Мало-помалу он приноровился ехать, держась за руль только одной рукой, и обнаружил, что достаточно быстро продвигается к цели. Холмы уступили место гладкой, как стол, равнине, и велосипед развивал немалую скорость. Он крутил и крутил педали, несмотря на ожог и легкое головокружение, вызванное морфином. Выпивал галлоны воды и много ел. Размышлял над словами темного человека: Я высоко вознесу тебя. Ты – тот, кто мне нужен. Как радовали его эти слова: кому он был нужен до этого? Они снова и снова звучали в его голове, когда он крутил педали под горячим солнцем Среднего Запада. В какой-то момент он начал напевать себе под нос мелодию песни «По дороге в ночной клуб». Потом придумал слова («Си-а-бола, Си-а-бола, ба-бабах, ба-бабах, бах!»). Тогда он еще не был таким безумным, но дело к этому шло.
Восьмого июля, когда Ник Эндрос и Том Каллен увидели пасущихся бизонов в округе Команчи, штат Канзас, Мусорный Бак пересек Миссисипи в Куод-Ситиз – Давенпорте, Рок-Айленде, Беттендорфе и Молине – и въехал в Айову.
Четырнадцатого июля, когда Ларри Андервуд проснулся около большого белого дома в восточной части Нью-Хэмпшира, Мусорник пересек Миссури к северу от Каунсел-Блаффс и въехал в Небраску. Пусть и немного, но он уже мог пользоваться левой рукой, накачал мышцы ног и прибавлял скорость, потому что чувствовал, что должен спешить, очень спешить.

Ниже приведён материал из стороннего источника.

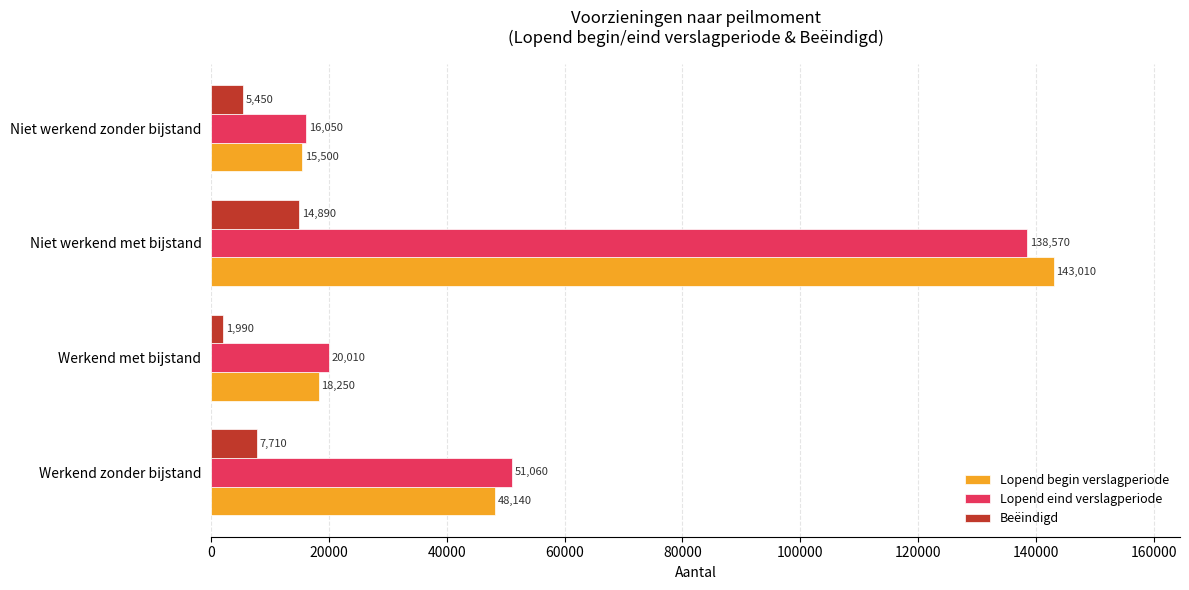

Count the Beëindigd values in the range 5450 to 14890.

3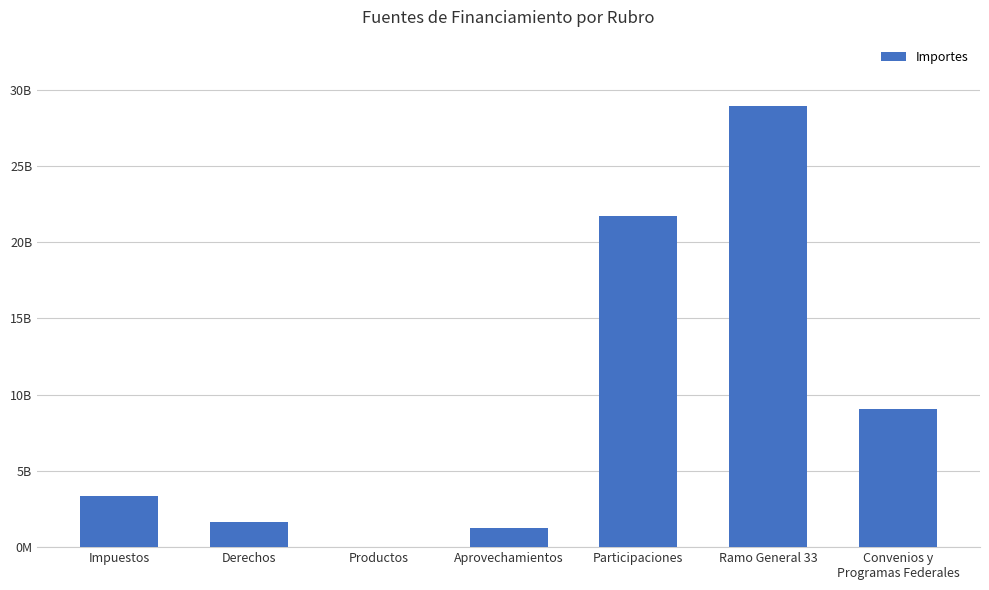

What is the value of the 3rd bar from the left?

326134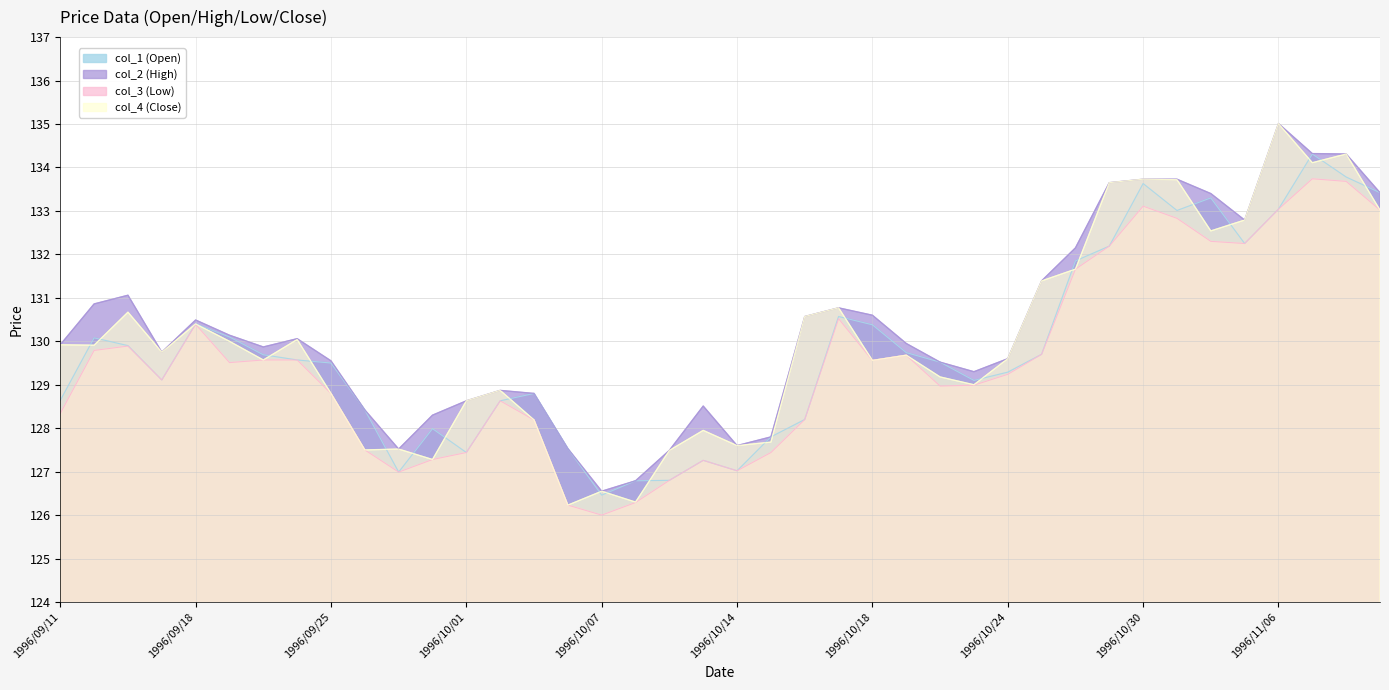

At how many categories does at least one series exceed 133?

8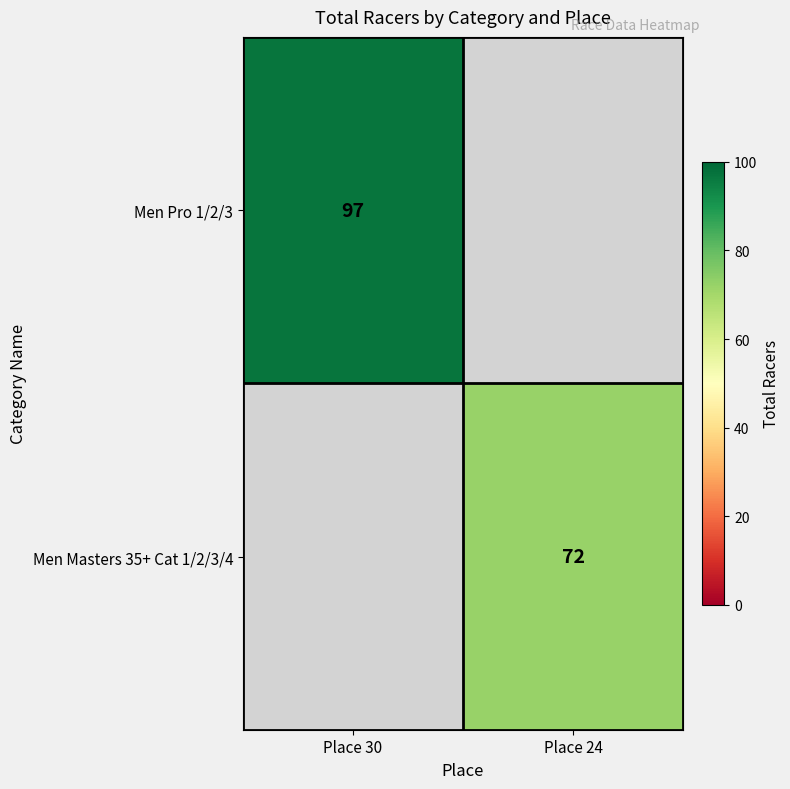

Count the number of data series in this chart.

2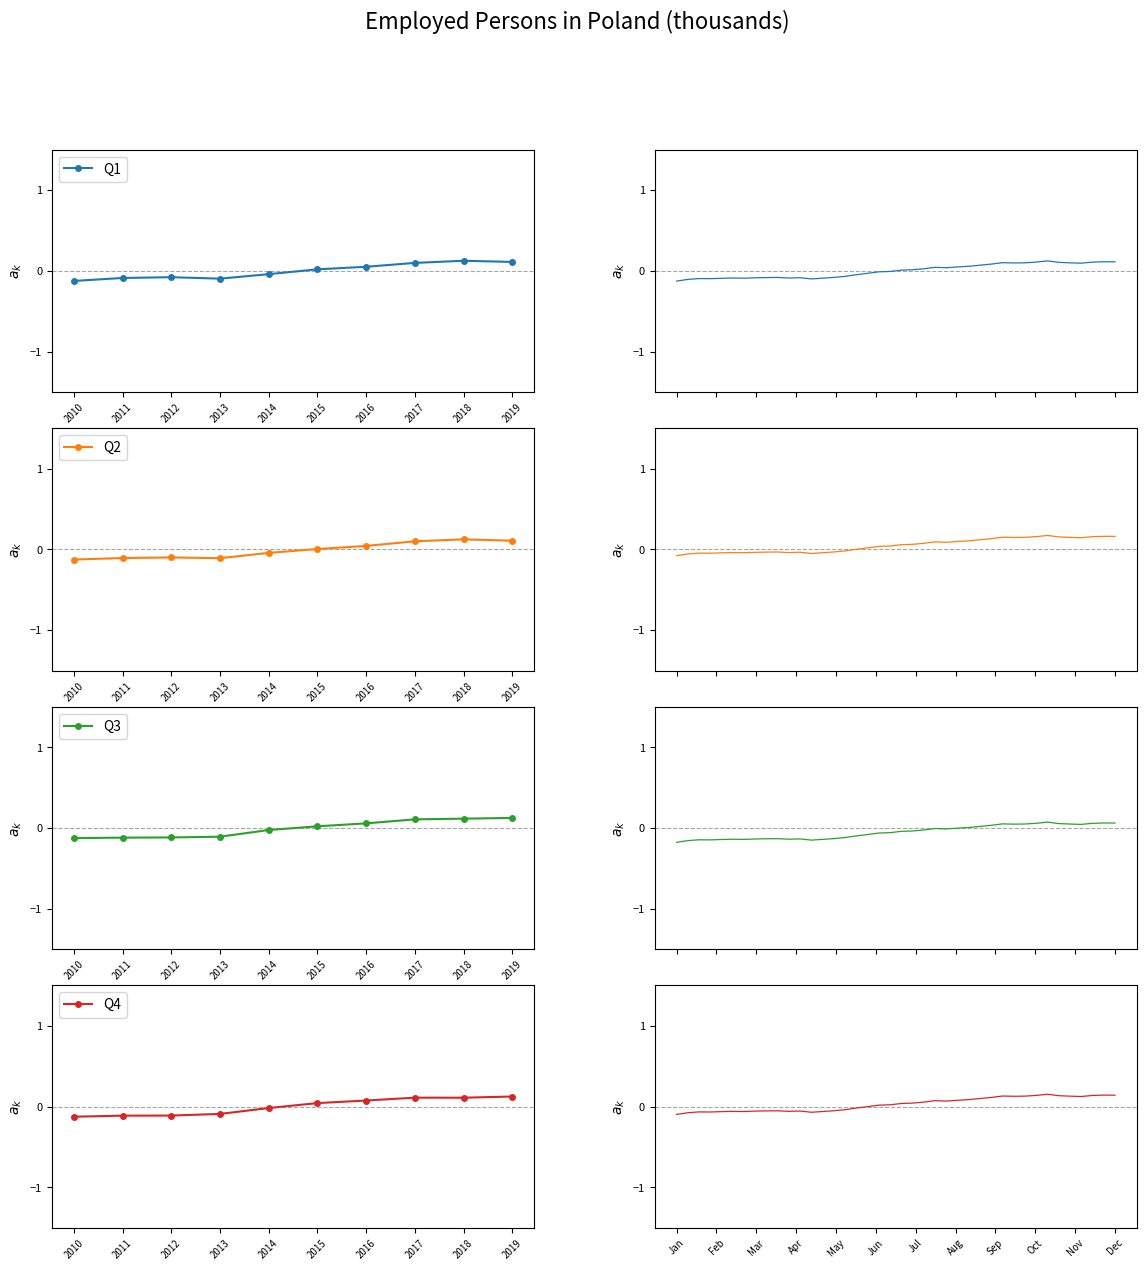

Does the chart have visible grid lines?

No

Именно к западу от Миссури Мусорник впервые заподозрил, что Бог хочет встать между ним и его целью. Что-то было не так с Небраской, очень даже не так. Что-то вызывало у него страх. Выглядела Небраска, как Айова… но была другой. Раньше темный человек приходил к нему во снах каждую ночь, однако стоило Мусорнику попасть в Небраску, как он исчез.
Зато ему начала сниться старая женщина. В этих снах он лежал на животе посреди кукурузного поля, буквально парализованный ненавистью и страхом. Было ясное утро. Он слышал, как каркают многочисленные вороны. Перед ним стояла стена широких кукурузных листьев, похожих на наконечники копий. Не желая этого, но не в силах остановить движения рук, он раздвигал листья и всматривался в зазор между ними. Видел старый дом на поляне. Дом стоял то ли на бетонных блоках, то ли на домкратах, то ли еще на чем-то. Рядом росла яблоня, к одной ветке крепились качели из автомобильной покрышки. На крыльце сидела чернокожая старуха, играла на гитаре и пела какую-то старую церковную песню. Песни менялись от сна ко сну, но Мусорный Бак знал их все, потому что когда-то жил в одном доме с женщиной, матерью мальчика, которого звали Дональд Мервин Элберт, и эта женщина пела те же песни, пока прибиралась по дому или хлопотала на кухне.